> **EXERCISE OBJECTIVE**
Each line below from the one containing "saúde financeira dos seus funcionários" through the one containing "діяльності, без якого" should be output exactly as it stands, and no other line should appear.

> **MATERIAL FOR THIS EXERCISE**

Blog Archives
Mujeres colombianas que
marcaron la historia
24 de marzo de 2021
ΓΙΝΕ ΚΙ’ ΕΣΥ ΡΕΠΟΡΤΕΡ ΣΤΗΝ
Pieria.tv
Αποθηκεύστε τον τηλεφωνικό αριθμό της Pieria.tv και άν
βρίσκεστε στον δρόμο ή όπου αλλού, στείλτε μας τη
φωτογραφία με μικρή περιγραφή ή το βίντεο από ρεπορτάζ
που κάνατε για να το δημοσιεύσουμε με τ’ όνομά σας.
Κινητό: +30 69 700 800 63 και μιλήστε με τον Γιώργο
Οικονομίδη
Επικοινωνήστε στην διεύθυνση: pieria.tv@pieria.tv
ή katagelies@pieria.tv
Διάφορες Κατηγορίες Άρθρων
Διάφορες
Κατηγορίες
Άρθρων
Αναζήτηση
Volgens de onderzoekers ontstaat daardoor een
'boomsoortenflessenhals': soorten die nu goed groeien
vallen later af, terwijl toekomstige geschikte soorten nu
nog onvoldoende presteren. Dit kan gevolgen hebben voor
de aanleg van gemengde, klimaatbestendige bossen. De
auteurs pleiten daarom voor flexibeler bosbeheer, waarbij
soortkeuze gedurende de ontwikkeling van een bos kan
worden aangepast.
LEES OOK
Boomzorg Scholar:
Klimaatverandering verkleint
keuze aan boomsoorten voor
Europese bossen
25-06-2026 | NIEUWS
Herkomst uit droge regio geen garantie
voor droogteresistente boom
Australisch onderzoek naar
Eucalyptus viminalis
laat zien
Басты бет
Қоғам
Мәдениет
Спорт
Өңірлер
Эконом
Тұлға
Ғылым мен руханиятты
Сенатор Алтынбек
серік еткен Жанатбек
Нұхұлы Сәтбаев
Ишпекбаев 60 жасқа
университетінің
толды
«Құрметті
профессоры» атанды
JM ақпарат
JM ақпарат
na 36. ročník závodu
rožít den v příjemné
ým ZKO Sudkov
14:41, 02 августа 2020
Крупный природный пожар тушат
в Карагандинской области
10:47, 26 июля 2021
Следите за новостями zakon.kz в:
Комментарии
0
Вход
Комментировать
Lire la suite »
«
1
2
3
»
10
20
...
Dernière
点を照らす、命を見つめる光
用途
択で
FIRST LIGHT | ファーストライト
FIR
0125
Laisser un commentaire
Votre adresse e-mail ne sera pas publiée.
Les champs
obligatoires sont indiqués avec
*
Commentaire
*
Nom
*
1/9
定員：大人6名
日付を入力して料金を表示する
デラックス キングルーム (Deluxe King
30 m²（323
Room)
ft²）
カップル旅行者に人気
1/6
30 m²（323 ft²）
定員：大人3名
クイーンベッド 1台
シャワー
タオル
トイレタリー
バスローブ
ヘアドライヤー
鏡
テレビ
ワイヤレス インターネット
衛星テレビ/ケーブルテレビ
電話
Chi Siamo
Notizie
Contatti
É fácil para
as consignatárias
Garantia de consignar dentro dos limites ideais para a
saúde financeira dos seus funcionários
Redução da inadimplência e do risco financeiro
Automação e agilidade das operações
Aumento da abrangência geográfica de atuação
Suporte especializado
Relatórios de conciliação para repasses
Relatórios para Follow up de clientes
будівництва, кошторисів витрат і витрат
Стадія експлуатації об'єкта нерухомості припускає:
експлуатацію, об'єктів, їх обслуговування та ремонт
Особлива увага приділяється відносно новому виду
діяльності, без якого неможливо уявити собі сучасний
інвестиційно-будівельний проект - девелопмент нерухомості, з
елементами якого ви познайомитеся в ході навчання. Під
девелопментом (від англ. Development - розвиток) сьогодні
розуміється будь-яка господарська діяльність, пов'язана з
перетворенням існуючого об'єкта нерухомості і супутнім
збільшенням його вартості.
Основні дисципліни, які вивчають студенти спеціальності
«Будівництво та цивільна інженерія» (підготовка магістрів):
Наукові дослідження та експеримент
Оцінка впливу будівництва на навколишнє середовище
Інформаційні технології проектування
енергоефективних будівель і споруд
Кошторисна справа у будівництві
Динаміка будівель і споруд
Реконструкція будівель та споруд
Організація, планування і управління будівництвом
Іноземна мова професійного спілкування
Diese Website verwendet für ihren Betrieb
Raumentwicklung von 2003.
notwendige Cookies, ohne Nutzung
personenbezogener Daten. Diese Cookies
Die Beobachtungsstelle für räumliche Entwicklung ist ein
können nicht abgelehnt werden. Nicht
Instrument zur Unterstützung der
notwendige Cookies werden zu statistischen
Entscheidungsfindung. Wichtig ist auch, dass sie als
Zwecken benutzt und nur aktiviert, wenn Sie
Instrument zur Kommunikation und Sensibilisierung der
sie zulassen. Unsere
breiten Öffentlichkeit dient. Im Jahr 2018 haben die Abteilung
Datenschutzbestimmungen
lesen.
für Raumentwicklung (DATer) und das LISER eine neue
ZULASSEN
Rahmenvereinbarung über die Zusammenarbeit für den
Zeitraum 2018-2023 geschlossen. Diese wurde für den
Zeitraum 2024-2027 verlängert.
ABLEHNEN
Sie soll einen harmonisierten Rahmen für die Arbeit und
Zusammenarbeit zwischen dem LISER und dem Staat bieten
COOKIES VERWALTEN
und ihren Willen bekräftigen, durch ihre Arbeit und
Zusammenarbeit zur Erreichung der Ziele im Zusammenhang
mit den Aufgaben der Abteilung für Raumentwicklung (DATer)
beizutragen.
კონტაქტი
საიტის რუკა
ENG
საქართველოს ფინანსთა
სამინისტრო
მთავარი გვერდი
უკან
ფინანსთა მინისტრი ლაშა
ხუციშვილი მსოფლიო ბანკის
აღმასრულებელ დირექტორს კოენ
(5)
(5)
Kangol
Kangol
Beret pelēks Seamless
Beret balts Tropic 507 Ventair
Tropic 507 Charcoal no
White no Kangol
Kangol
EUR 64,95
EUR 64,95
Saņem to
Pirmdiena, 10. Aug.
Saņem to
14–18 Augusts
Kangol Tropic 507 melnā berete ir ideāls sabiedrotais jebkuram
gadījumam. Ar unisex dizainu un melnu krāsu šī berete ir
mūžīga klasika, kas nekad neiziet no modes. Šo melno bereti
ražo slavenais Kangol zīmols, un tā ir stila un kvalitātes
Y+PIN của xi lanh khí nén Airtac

> **ANSWER FOR THE TASK**
saúde financeira dos seus funcionários
Redução da inadimplência e do risco financeiro
Automação e agilidade das operações
Aumento da abrangência geográfica de atuação
Suporte especializado
Relatórios de conciliação para repasses
Relatórios para Follow up de clientes
будівництва, кошторисів витрат і витрат
Стадія експлуатації об'єкта нерухомості припускає:
експлуатацію, об'єктів, їх обслуговування та ремонт
Особлива увага приділяється відносно новому виду
діяльності, без якого неможливо уявити собі сучасний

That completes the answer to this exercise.